_SHORT EXERCISE_
Please copy out all of the data below, replacing each "common name" with "vernacular name" and keeping everything else unchanged.

─── GIVEN RECORDS

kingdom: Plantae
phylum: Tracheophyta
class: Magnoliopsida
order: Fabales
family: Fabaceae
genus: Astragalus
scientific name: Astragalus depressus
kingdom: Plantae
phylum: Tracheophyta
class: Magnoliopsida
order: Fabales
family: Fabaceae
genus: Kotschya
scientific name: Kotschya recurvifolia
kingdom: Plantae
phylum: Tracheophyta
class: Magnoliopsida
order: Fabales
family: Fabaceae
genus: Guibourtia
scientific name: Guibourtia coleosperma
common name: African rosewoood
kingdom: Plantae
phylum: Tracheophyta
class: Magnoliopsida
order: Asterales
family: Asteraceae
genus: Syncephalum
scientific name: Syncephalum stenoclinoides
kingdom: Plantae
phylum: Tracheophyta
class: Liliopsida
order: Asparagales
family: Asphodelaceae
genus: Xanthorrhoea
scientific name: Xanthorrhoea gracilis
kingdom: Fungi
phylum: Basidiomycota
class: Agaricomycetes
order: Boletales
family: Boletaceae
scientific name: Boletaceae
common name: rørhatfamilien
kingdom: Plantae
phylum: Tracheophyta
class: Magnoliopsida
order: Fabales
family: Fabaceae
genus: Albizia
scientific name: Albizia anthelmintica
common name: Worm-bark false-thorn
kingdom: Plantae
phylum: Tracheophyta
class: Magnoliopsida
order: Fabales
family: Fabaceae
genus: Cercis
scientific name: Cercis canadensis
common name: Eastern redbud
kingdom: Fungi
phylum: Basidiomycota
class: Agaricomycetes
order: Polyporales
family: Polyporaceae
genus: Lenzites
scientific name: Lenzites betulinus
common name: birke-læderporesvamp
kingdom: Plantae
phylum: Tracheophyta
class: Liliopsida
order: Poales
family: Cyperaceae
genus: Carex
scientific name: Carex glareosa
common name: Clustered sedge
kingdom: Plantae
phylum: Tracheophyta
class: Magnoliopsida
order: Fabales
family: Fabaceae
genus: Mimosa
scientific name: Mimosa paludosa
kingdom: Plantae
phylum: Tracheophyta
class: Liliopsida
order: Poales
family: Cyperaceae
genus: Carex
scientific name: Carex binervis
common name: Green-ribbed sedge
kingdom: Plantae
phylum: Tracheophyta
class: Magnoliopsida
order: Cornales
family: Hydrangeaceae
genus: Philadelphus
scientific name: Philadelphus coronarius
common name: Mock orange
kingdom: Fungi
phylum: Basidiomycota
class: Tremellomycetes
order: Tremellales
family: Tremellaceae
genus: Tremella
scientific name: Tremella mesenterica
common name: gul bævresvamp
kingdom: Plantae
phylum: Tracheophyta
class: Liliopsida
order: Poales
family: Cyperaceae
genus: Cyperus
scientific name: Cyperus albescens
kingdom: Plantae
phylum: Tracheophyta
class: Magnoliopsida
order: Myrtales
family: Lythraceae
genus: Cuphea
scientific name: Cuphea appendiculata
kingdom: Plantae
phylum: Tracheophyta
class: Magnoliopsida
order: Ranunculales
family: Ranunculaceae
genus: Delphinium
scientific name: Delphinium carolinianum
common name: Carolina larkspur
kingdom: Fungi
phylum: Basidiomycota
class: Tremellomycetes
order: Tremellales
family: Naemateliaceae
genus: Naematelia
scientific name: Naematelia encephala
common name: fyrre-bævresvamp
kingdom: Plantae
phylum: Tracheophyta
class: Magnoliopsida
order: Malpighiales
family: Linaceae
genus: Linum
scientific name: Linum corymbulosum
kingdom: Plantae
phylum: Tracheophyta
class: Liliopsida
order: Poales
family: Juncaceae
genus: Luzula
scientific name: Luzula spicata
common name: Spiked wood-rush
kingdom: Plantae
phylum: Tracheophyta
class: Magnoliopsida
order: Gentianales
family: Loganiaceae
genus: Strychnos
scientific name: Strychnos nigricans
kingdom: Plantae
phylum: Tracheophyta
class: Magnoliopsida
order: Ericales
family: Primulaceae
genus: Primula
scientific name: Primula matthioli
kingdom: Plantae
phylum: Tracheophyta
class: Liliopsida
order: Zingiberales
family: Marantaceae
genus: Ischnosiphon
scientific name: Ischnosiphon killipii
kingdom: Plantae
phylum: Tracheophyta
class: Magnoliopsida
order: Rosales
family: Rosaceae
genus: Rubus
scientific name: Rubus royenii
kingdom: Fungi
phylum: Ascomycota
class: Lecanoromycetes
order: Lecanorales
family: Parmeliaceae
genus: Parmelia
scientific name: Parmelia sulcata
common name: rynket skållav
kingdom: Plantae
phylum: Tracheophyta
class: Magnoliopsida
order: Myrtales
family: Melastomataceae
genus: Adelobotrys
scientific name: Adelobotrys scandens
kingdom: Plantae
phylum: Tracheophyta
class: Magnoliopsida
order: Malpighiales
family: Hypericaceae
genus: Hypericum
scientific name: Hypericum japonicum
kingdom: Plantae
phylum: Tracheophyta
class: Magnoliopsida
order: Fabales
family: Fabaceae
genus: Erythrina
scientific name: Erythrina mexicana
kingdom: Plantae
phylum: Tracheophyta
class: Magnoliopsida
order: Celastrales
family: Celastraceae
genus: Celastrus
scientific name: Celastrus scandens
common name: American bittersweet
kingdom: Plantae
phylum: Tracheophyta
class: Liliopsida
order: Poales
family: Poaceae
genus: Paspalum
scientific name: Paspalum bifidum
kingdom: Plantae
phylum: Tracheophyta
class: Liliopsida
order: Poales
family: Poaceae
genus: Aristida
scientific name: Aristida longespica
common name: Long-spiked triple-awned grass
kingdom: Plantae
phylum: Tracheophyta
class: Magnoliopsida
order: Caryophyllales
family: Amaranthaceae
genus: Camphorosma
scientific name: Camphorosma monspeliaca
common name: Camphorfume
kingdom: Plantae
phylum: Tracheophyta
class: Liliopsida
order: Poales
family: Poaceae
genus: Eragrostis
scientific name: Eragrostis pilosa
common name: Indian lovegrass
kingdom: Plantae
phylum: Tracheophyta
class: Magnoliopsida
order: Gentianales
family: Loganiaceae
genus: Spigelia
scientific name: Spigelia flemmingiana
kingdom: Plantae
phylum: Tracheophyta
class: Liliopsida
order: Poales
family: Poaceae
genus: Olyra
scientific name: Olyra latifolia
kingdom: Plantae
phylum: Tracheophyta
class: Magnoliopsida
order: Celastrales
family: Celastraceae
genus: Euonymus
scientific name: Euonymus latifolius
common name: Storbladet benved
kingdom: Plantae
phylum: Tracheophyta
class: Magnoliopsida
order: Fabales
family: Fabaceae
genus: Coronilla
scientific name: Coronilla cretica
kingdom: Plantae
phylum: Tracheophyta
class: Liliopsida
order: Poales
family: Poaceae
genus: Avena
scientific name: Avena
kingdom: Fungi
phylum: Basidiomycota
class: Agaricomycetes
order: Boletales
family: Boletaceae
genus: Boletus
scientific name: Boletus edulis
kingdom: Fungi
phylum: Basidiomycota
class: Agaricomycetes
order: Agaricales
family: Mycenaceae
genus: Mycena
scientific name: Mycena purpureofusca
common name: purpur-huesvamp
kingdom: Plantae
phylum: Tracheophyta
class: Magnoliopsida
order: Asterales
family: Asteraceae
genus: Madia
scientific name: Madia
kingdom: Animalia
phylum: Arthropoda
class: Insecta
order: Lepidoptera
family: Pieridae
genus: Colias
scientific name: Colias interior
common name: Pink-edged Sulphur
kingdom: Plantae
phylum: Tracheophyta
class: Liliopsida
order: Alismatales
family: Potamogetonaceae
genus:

──────

_ANSWER FOR THE TASK_
kingdom: Plantae
phylum: Tracheophyta
class: Magnoliopsida
order: Fabales
family: Fabaceae
genus: Astragalus
scientific name: Astragalus depressus
kingdom: Plantae
phylum: Tracheophyta
class: Magnoliopsida
order: Fabales
family: Fabaceae
genus: Kotschya
scientific name: Kotschya recurvifolia
kingdom: Plantae
phylum: Tracheophyta
class: Magnoliopsida
order: Fabales
family: Fabaceae
genus: Guibourtia
scientific name: Guibourtia coleosperma
vernacular name: African rosewoood
kingdom: Plantae
phylum: Tracheophyta
class: Magnoliopsida
order: Asterales
family: Asteraceae
genus: Syncephalum
scientific name: Syncephalum stenoclinoides
kingdom: Plantae
phylum: Tracheophyta
class: Liliopsida
order: Asparagales
family: Asphodelaceae
genus: Xanthorrhoea
scientific name: Xanthorrhoea gracilis
kingdom: Fungi
phylum: Basidiomycota
class: Agaricomycetes
order: Boletales
family: Boletaceae
scientific name: Boletaceae
vernacular name: rørhatfamilien
kingdom: Plantae
phylum: Tracheophyta
class: Magnoliopsida
order: Fabales
family: Fabaceae
genus: Albizia
scientific name: Albizia anthelmintica
vernacular name: Worm-bark false-thorn
kingdom: Plantae
phylum: Tracheophyta
class: Magnoliopsida
order: Fabales
family: Fabaceae
genus: Cercis
scientific name: Cercis canadensis
vernacular name: Eastern redbud
kingdom: Fungi
phylum: Basidiomycota
class: Agaricomycetes
order: Polyporales
family: Polyporaceae
genus: Lenzites
scientific name: Lenzites betulinus
vernacular name: birke-læderporesvamp
kingdom: Plantae
phylum: Tracheophyta
class: Liliopsida
order: Poales
family: Cyperaceae
genus: Carex
scientific name: Carex glareosa
vernacular name: Clustered sedge
kingdom: Plantae
phylum: Tracheophyta
class: Magnoliopsida
order: Fabales
family: Fabaceae
genus: Mimosa
scientific name: Mimosa paludosa
kingdom: Plantae
phylum: Tracheophyta
class: Liliopsida
order: Poales
family: Cyperaceae
genus: Carex
scientific name: Carex binervis
vernacular name: Green-ribbed sedge
kingdom: Plantae
phylum: Tracheophyta
class: Magnoliopsida
order: Cornales
family: Hydrangeaceae
genus: Philadelphus
scientific name: Philadelphus coronarius
vernacular name: Mock orange
kingdom: Fungi
phylum: Basidiomycota
class: Tremellomycetes
order: Tremellales
family: Tremellaceae
genus: Tremella
scientific name: Tremella mesenterica
vernacular name: gul bævresvamp
kingdom: Plantae
phylum: Tracheophyta
class: Liliopsida
order: Poales
family: Cyperaceae
genus: Cyperus
scientific name: Cyperus albescens
kingdom: Plantae
phylum: Tracheophyta
class: Magnoliopsida
order: Myrtales
family: Lythraceae
genus: Cuphea
scientific name: Cuphea appendiculata
kingdom: Plantae
phylum: Tracheophyta
class: Magnoliopsida
order: Ranunculales
family: Ranunculaceae
genus: Delphinium
scientific name: Delphinium carolinianum
vernacular name: Carolina larkspur
kingdom: Fungi
phylum: Basidiomycota
class: Tremellomycetes
order: Tremellales
family: Naemateliaceae
genus: Naematelia
scientific name: Naematelia encephala
vernacular name: fyrre-bævresvamp
kingdom: Plantae
phylum: Tracheophyta
class: Magnoliopsida
order: Malpighiales
family: Linaceae
genus: Linum
scientific name: Linum corymbulosum
kingdom: Plantae
phylum: Tracheophyta
class: Liliopsida
order: Poales
family: Juncaceae
genus: Luzula
scientific name: Luzula spicata
vernacular name: Spiked wood-rush
kingdom: Plantae
phylum: Tracheophyta
class: Magnoliopsida
order: Gentianales
family: Loganiaceae
genus: Strychnos
scientific name: Strychnos nigricans
kingdom: Plantae
phylum: Tracheophyta
class: Magnoliopsida
order: Ericales
family: Primulaceae
genus: Primula
scientific name: Primula matthioli
kingdom: Plantae
phylum: Tracheophyta
class: Liliopsida
order: Zingiberales
family: Marantaceae
genus: Ischnosiphon
scientific name: Ischnosiphon killipii
kingdom: Plantae
phylum: Tracheophyta
class: Magnoliopsida
order: Rosales
family: Rosaceae
genus: Rubus
scientific name: Rubus royenii
kingdom: Fungi
phylum: Ascomycota
class: Lecanoromycetes
order: Lecanorales
family: Parmeliaceae
genus: Parmelia
scientific name: Parmelia sulcata
vernacular name: rynket skållav
kingdom: Plantae
phylum: Tracheophyta
class: Magnoliopsida
order: Myrtales
family: Melastomataceae
genus: Adelobotrys
scientific name: Adelobotrys scandens
kingdom: Plantae
phylum: Tracheophyta
class: Magnoliopsida
order: Malpighiales
family: Hypericaceae
genus: Hypericum
scientific name: Hypericum japonicum
kingdom: Plantae
phylum: Tracheophyta
class: Magnoliopsida
order: Fabales
family: Fabaceae
genus: Erythrina
scientific name: Erythrina mexicana
kingdom: Plantae
phylum: Tracheophyta
class: Magnoliopsida
order: Celastrales
family: Celastraceae
genus: Celastrus
scientific name: Celastrus scandens
vernacular name: American bittersweet
kingdom: Plantae
phylum: Tracheophyta
class: Liliopsida
order: Poales
family: Poaceae
genus: Paspalum
scientific name: Paspalum bifidum
kingdom: Plantae
phylum: Tracheophyta
class: Liliopsida
order: Poales
family: Poaceae
genus: Aristida
scientific name: Aristida longespica
vernacular name: Long-spiked triple-awned grass
kingdom: Plantae
phylum: Tracheophyta
class: Magnoliopsida
order: Caryophyllales
family: Amaranthaceae
genus: Camphorosma
scientific name: Camphorosma monspeliaca
vernacular name: Camphorfume
kingdom: Plantae
phylum: Tracheophyta
class: Liliopsida
order: Poales
family: Poaceae
genus: Eragrostis
scientific name: Eragrostis pilosa
vernacular name: Indian lovegrass
kingdom: Plantae
phylum: Tracheophyta
class: Magnoliopsida
order: Gentianales
family: Loganiaceae
genus: Spigelia
scientific name: Spigelia flemmingiana
kingdom: Plantae
phylum: Tracheophyta
class: Liliopsida
order: Poales
family: Poaceae
genus: Olyra
scientific name: Olyra latifolia
kingdom: Plantae
phylum: Tracheophyta
class: Magnoliopsida
order: Celastrales
family: Celastraceae
genus: Euonymus
scientific name: Euonymus latifolius
vernacular name: Storbladet benved
kingdom: Plantae
phylum: Tracheophyta
class: Magnoliopsida
order: Fabales
family: Fabaceae
genus: Coronilla
scientific name: Coronilla cretica
kingdom: Plantae
phylum: Tracheophyta
class: Liliopsida
order: Poales
family: Poaceae
genus: Avena
scientific name: Avena
kingdom: Fungi
phylum: Basidiomycota
class: Agaricomycetes
order: Boletales
family: Boletaceae
genus: Boletus
scientific name: Boletus edulis
kingdom: Fungi
phylum: Basidiomycota
class: Agaricomycetes
order: Agaricales
family: Mycenaceae
genus: Mycena
scientific name: Mycena purpureofusca
vernacular name: purpur-huesvamp
kingdom: Plantae
phylum: Tracheophyta
class: Magnoliopsida
order: Asterales
family: Asteraceae
genus: Madia
scientific name: Madia
kingdom: Animalia
phylum: Arthropoda
class: Insecta
order: Lepidoptera
family: Pieridae
genus: Colias
scientific name: Colias interior
vernacular name: Pink-edged Sulphur
kingdom: Plantae
phylum: Tracheophyta
class: Liliopsida
order: Alismatales
family: Potamogetonaceae
genus:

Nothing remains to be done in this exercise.